Content starts
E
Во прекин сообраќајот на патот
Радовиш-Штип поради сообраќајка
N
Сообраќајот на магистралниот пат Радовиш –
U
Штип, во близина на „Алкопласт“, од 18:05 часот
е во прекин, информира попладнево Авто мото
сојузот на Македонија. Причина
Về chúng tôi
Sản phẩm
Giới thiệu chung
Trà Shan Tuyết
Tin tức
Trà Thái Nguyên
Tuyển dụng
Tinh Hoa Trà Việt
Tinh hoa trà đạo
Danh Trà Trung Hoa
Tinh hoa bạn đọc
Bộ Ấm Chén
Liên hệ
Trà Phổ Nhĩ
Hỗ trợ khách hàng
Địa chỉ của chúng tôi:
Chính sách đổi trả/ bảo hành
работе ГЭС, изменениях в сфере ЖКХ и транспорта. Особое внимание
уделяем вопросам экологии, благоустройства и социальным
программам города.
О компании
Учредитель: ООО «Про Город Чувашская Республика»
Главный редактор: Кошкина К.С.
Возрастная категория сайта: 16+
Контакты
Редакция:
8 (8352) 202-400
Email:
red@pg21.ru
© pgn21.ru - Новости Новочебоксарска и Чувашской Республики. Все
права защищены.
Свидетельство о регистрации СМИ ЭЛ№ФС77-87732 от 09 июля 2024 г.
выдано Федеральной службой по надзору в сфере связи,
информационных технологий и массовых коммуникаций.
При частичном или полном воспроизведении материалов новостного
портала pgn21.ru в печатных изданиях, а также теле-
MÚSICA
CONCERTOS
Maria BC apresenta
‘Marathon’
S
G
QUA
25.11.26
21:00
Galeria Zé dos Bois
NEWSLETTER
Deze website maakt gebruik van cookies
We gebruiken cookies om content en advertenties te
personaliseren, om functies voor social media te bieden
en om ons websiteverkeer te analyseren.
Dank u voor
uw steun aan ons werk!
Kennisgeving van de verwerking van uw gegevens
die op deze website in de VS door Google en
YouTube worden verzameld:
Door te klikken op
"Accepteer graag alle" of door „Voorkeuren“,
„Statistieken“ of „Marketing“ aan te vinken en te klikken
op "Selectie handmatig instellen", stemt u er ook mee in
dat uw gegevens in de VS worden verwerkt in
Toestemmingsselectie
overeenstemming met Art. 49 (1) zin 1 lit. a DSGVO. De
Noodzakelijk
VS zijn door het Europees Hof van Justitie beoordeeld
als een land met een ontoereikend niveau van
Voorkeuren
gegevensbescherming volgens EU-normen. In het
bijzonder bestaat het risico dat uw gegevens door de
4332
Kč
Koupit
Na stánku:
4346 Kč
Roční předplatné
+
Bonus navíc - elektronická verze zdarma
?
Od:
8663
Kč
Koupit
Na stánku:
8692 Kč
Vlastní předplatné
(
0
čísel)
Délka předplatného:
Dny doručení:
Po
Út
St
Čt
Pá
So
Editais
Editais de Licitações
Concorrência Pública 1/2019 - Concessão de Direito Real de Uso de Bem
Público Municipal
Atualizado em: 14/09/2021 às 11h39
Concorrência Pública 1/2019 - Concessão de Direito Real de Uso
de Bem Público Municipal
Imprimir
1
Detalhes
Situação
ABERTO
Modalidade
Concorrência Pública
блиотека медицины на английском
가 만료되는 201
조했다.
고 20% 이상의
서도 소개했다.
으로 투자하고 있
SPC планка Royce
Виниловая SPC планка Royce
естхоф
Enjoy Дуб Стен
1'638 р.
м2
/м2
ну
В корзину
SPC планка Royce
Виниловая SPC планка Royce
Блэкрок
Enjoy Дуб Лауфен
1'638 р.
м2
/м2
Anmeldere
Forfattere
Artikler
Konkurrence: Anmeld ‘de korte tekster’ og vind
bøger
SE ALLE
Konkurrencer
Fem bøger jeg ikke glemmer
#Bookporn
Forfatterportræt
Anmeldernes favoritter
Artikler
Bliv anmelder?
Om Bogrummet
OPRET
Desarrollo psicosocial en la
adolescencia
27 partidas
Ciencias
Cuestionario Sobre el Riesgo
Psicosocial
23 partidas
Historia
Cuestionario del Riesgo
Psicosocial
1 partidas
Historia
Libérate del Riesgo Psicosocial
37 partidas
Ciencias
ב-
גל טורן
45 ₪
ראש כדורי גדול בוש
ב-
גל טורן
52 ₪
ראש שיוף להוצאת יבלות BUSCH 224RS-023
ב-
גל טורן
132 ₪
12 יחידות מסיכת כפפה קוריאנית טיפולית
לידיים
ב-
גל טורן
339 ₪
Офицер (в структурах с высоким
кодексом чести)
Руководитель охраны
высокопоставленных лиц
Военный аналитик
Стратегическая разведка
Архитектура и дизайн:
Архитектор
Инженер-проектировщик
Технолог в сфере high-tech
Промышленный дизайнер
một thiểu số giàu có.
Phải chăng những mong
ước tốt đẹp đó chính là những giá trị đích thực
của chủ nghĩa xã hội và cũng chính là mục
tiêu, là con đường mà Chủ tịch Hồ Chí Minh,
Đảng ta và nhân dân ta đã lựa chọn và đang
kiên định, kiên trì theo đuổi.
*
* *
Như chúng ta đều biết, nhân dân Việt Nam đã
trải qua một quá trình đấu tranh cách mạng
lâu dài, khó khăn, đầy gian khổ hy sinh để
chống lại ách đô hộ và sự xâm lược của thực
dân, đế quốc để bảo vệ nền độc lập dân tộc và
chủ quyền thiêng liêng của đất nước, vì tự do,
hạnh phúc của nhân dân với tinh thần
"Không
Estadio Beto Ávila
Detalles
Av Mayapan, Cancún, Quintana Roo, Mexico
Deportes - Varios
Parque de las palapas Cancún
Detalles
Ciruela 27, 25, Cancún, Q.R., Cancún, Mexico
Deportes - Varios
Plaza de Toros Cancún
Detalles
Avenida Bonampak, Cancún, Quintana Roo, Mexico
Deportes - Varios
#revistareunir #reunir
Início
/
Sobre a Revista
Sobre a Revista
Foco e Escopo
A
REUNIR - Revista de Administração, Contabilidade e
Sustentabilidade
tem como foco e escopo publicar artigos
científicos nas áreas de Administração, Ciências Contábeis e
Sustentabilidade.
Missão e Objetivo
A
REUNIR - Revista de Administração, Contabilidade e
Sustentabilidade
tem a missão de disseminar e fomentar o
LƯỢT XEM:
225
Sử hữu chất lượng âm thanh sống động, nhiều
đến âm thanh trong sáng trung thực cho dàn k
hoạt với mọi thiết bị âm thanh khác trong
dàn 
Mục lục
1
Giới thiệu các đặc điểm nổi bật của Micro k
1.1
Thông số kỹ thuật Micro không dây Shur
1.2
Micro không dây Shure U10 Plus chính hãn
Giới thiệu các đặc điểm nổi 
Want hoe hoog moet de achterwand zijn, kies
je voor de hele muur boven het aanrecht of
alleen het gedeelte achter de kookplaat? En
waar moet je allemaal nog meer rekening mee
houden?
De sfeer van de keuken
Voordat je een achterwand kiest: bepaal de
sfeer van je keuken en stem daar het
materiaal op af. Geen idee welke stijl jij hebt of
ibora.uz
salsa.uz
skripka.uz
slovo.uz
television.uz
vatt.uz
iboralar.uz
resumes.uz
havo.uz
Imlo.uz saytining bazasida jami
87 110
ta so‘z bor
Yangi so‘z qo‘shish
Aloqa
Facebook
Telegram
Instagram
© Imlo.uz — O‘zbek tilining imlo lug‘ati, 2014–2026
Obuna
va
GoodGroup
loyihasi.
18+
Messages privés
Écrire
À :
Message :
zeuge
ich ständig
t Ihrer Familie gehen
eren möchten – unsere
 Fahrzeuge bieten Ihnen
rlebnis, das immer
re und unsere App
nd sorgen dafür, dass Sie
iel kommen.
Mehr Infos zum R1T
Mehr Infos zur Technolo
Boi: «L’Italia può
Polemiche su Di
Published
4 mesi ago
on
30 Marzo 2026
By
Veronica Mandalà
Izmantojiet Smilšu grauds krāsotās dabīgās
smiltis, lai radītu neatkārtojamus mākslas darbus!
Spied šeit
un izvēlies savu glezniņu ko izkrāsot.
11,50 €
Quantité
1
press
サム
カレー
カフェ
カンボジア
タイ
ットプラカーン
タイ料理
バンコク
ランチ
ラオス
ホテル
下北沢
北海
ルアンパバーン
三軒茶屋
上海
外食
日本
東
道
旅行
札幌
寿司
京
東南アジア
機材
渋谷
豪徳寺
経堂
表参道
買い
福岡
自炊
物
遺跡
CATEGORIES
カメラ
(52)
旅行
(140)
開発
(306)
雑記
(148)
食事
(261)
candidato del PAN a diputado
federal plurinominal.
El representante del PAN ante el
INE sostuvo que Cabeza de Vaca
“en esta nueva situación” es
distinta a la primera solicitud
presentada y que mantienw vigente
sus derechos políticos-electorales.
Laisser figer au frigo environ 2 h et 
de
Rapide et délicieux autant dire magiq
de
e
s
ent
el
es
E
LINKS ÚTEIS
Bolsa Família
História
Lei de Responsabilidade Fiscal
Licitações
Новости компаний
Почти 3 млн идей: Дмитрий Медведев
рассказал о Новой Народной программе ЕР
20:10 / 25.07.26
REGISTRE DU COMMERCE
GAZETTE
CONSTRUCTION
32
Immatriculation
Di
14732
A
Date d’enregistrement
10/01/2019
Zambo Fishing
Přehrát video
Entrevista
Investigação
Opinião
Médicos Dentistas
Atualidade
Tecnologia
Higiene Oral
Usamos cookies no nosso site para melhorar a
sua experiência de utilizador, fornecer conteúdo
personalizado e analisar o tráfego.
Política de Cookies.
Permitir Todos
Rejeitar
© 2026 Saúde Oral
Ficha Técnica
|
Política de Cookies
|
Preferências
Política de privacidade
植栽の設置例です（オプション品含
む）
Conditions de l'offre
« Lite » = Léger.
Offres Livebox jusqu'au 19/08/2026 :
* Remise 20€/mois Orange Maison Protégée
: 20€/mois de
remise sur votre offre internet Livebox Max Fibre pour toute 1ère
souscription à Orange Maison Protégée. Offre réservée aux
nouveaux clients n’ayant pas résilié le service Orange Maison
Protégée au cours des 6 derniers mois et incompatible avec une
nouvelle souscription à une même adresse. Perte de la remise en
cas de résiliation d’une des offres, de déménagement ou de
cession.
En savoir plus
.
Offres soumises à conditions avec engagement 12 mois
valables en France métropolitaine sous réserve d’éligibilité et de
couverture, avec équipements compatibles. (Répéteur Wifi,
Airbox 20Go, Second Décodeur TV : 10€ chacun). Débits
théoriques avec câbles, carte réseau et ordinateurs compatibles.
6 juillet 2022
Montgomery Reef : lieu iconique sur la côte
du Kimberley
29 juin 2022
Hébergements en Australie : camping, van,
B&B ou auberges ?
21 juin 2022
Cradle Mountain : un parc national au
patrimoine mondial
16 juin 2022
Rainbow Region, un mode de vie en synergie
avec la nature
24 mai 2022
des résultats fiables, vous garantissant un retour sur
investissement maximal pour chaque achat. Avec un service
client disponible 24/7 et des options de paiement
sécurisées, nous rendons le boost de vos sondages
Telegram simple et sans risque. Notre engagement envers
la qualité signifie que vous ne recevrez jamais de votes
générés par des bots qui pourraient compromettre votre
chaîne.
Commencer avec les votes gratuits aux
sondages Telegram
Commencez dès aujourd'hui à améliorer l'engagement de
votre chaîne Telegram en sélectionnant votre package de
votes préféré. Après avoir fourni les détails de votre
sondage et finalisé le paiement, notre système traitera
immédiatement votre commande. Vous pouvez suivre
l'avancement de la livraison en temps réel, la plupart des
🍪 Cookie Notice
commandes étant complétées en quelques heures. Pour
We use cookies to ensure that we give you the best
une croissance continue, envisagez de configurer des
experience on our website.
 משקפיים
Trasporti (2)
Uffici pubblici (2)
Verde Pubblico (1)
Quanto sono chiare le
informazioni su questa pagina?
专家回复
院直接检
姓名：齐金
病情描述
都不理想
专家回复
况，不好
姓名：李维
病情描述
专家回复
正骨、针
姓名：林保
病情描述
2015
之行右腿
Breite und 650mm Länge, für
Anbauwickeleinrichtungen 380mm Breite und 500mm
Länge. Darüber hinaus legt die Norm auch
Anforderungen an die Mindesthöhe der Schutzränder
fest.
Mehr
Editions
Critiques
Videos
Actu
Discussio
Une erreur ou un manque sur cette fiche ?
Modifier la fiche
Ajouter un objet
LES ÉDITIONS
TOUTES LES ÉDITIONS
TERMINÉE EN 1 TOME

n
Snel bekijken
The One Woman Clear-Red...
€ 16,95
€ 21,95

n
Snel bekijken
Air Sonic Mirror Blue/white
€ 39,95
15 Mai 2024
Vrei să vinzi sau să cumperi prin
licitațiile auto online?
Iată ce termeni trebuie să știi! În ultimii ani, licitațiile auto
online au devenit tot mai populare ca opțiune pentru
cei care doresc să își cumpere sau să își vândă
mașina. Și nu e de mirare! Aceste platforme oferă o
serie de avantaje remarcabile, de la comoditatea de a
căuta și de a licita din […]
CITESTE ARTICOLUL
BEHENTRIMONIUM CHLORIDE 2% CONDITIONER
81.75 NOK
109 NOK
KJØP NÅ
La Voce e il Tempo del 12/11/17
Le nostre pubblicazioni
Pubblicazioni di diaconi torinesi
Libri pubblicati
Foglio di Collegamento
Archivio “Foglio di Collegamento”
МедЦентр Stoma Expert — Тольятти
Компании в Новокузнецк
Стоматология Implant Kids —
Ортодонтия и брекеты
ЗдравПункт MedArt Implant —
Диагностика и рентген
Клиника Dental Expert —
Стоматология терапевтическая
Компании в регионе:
Content ends
_WHAT IS REQUIRED_:
Reproduce the lines without any changes, from the very first line above through the line holding "Danh Trà Trung Hoa", with both ends included.

_SOLUTION TO THIS PROBLEM_:
E
Во прекин сообраќајот на патот
Радовиш-Штип поради сообраќајка
N
Сообраќајот на магистралниот пат Радовиш –
U
Штип, во близина на „Алкопласт“, од 18:05 часот
е во прекин, информира попладнево Авто мото
сојузот на Македонија. Причина
Về chúng tôi
Sản phẩm
Giới thiệu chung
Trà Shan Tuyết
Tin tức
Trà Thái Nguyên
Tuyển dụng
Tinh Hoa Trà Việt
Tinh hoa trà đạo
Danh Trà Trung Hoa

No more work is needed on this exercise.